COLUMBUS — The first clue that Maxxim Medical might not close its Columbus plant after all came when the company spent several hundred thousand dollars to upgrade its cobalt sterilization equipment.

“It was a hint they weren’t ready to leave because that’s quite an investment,” said Columbus Mayor Jeffrey Rupp. “We were obviously very glad to hear it.”

In 2000, Maxxim Medical Inc., makers of specialty medical products for operating rooms, surgery centers, cardiac catheterization labs and interventional radiology centers, had announced the company would shut down operations at its Columbus plant this year and move its business to Mexico.

“We were dreading the day it would close, because it would have affected 160 workers,” said Charleigh Ford, executive director of the Columbus-Lowndes Economic Development Association (CLEDA). “That they’re not going to close is really, really good news.”

The decision to close the company’s plant in Asheville, N.C., instead of the Columbus plant, which produces approximately $25 million in products annually, came after a change in corporate management in September 2001, said Steve Hollis, business unit manager for Maxxim Medical in Columbus.

“A team of people who had assumed the role of corporate management in July 2000 had come from the automotive industry,” Hollis said. “They were very familiar with Mexico and just decided suddenly, without getting a grasp of what the business entailed, to shut this facility down and go there. Along the time the closure was announced, it seemed to us there was no strategy in place. We offered an alternative strategy — to move some product from our Asheville plant.”

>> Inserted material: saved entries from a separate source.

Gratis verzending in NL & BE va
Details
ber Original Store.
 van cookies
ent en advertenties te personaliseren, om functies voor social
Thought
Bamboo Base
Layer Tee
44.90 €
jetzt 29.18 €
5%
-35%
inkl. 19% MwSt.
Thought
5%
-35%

Hollis, who was also in charge of the North Carolina facility, which was mostly automated, knew there were redundancies at both plants. He recommended moving the manufacture of surgical drapes, which are labor intensive, to the Dominican Republic plant and continuing the production of surgical packs, a low-labor assembly operation of different components packaged, sealed and sterilized, at the Columbus plant. Also, a new line of drapes will be produced in Columbus.

All three plants fall under the company’s surgical division, which churns out more than half of sales, roughly $350 million in 2001, in custom-assembled procedure trays and infection-control apparel, such as drapes and gowns. Last year, Maxxim Medical, which also has a medical division that produces biosafety and surgical and examination gloves, reported more than $500 million in sales. The private company employs more than 3,000 workers.

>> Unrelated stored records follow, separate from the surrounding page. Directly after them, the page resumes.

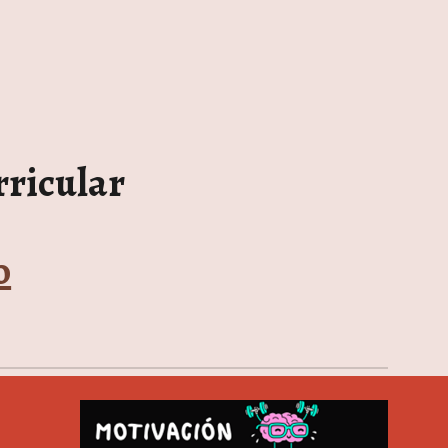
rricular
o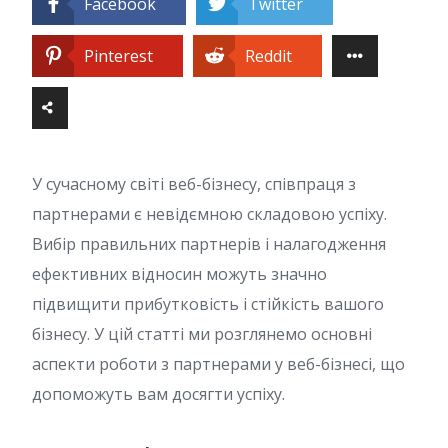
Facebook
Twitter
Pinterest
Reddit
У сучасному світі веб-бізнесу, співпраця з
партнерами є невідємною складовою успіху.
Вибір правильних партнерів і налагодження
ефективних відносин можуть значно
підвищити прибутковість і стійкість вашого
бізнесу. У цій статті ми розглянемо основні
аспекти роботи з партнерами у веб-бізнесі, що
допоможуть вам досягти успіху.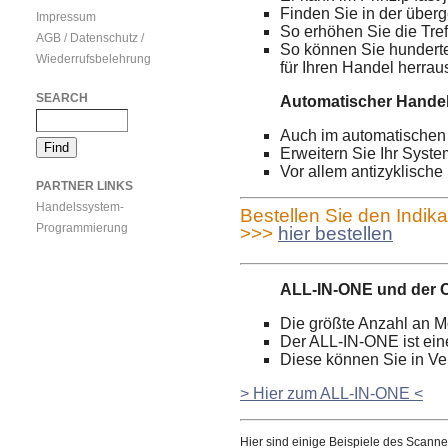
Finden Sie in der über
Impressum
So erhöhen Sie die Tref
AGB / Datenschutz /
So können Sie hunderte
Wiederrufsbelehrung
für Ihren Handel herra
SEARCH
Automatischer Hand
Auch im automatischen 
Erweitern Sie Ihr Syste
Vor allem antizyklische
PARTNER LINKS
Handelssystem-
Bestellen Sie den Ind
Programmierung
>>>
hier bestellen
ALL-IN-ONE und de
Die größte Anzahl an M
Der ALL-IN-ONE ist ein
Diese können Sie in Ve
> Hier zum ALL-IN-ONE <
Hier sind einige Beispiele des Scanner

“Most of our work was automated, but the folding of drapes and gowns was done by hand, so it made sense to send that work to the Dominican Republic plant,” said Hollis.

Last June, Russell D. Hays, a 35-year medical product industry veteran and former CEO of medical and hospital supply companies, was hired as CEO, vice chairman and board member of Maxxim Medical.

“The new management team realized the importance of our operation,” said Hollis. “Plus, CLEDA worked with us during the entire process to try to incent us to stay. They did some roadwork through state grants and the state offered some low interest loans, if needed, along with a grant to help facilitate some capital expenditure projects.”

An added bonus: when operations at the Asheville plant shut down in September, 25 to 50 new jobs will be created at the Columbus plant, Hollis said.

“I think Maxxim’s decision to keep the Columbus plant open shows faith in our community and our people and tells us that, more importantly, we can compete with the plants overseas,” said Rupp.